Un Estado moderno no necesita realizar actividades empresariales. Las fallas de mercado, o las limitaciones en la competencia, se pueden afrontar con regulación y supervisión de calidad. Supongamos que ese enunciado general suscita respaldo y que cabe, al menos, imaginar una estrategia de venta de empresas públicas. Quien proponga comenzar con Ecopetrol y sus filiales que son, como se dice, la joya de la corona, lo relegarán a las tinieblas exteriores, no importa que advierta que la explotación de hidrocarburos es una actividad de alta volatilidad en sus rendimientos, amenazada, además, por el cambio tecnológico.

Los argumentos de soberanía nacional que, por su contenido emocional, son difíciles de contrarrestar, hacen poco probable avanzar en esa dirección. El gobierno tiene un banco de primer piso, dos de redescuento, un fondo de garantías y varias aseguradoras y fiduciarias; el conjunto de estas instituciones tiene una participación marginal en los sistemas financiero u asegurador. No obstante, es complicado meterse allí con la podadora. Se dirá que ellas fortalecen tanto la competencia como la innovación y que resuelven fallas de mercado, afirmaciones estas muy dudosas. Lo único importante que queda es ISA, una entidad que, en esencia, se dedica a la transmisión de energía. Puede que la resistencia a venderla sea menos aguerrida. Puede…

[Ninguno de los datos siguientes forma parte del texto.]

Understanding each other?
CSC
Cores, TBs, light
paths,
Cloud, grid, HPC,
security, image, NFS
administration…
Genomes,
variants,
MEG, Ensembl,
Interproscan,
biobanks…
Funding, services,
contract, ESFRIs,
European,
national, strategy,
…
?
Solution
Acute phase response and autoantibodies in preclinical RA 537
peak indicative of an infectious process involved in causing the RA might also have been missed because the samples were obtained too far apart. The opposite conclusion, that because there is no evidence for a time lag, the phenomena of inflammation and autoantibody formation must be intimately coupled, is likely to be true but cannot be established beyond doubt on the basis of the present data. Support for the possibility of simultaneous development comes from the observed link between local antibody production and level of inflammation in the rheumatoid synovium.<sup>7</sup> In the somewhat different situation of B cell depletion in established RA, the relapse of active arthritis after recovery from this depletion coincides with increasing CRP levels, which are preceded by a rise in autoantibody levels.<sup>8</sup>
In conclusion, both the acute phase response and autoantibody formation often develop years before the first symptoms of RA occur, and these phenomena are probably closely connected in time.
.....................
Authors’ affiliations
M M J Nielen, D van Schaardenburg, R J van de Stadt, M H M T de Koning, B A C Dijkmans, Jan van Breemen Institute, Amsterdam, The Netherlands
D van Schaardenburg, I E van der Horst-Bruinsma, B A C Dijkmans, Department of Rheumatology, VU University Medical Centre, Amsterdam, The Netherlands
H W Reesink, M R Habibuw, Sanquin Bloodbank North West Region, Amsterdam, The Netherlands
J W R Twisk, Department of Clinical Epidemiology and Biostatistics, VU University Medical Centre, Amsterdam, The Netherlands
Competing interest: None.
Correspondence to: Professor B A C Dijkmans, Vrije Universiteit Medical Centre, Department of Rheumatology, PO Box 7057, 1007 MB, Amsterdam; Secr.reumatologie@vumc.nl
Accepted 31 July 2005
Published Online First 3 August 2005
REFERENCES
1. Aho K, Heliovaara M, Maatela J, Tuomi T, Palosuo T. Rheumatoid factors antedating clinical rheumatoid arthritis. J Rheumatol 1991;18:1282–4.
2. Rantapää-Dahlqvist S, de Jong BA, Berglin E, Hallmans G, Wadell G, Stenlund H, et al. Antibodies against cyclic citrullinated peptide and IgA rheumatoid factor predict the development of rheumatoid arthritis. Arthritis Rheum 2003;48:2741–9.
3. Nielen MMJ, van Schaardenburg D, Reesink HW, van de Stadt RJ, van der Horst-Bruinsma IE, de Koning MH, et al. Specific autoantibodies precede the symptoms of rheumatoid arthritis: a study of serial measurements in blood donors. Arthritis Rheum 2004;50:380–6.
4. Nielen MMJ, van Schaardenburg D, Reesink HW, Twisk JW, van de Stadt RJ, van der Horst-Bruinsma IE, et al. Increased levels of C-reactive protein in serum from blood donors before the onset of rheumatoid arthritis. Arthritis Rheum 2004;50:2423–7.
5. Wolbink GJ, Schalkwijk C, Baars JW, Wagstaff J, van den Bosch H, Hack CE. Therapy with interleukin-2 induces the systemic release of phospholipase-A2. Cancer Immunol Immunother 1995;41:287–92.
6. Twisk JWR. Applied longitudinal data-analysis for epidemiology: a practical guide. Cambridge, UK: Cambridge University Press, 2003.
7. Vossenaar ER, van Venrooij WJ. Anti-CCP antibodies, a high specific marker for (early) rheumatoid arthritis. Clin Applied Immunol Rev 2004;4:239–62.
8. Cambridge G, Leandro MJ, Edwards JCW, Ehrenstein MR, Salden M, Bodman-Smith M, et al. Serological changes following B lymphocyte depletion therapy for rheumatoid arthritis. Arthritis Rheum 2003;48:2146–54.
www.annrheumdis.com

Antes de hablar de reforma tributaria, es evidente que la aplicación estricta y rigurosa de la factura electrónica, que ya se ordenó, mucho ayudaría a combatir la evasión. Para ese mismo objetivo es indispensable un control más severo de las sociedades que transfieren sus utilidades a otras, y estas, a veces, a otras. Hay razones para creer que, por esa tronera, se esfuman cuantiosas rentas que deberían tributar.

Por descarte llegamos, entonces, a una reforma tributaria. Gravar con el IVA los bienes que integran la canasta familiar, garantizando su devolución a los pobres, como ya se está haciendo, es la mejor manera de aumentar la carga tributaria de los sectores pudientes. Lamentablemente, esa medida ha sido rechazada varias veces por el Congreso.

Otra discusión importante versaría sobre las metas de recaudo. Una cosa es acceder a los recursos necesarios para pagar las deudas adquiridas durante la crisis; otra los requeridos para financiar una renta universal básica permanente como algunos lo piden; y otra muy diferente si pensáramos en que, para acabar con la informalidad laboral, hay que desmontar todos -todos, digo- los gravámenes a la generación de empleo, sustituyendolos por impuestos generales. Como parece razonable que esa eventual reforma se presente el año entrante, convendría comenzar a discutir pronto sus contenidos y alcances: vísteme despacio que estoy de afán.

Dos conclusiones: se nos han abierto varias conversaciones de singular complejidad; llegar a acuerdos sobre ellas implica un esfuerzo político enorme.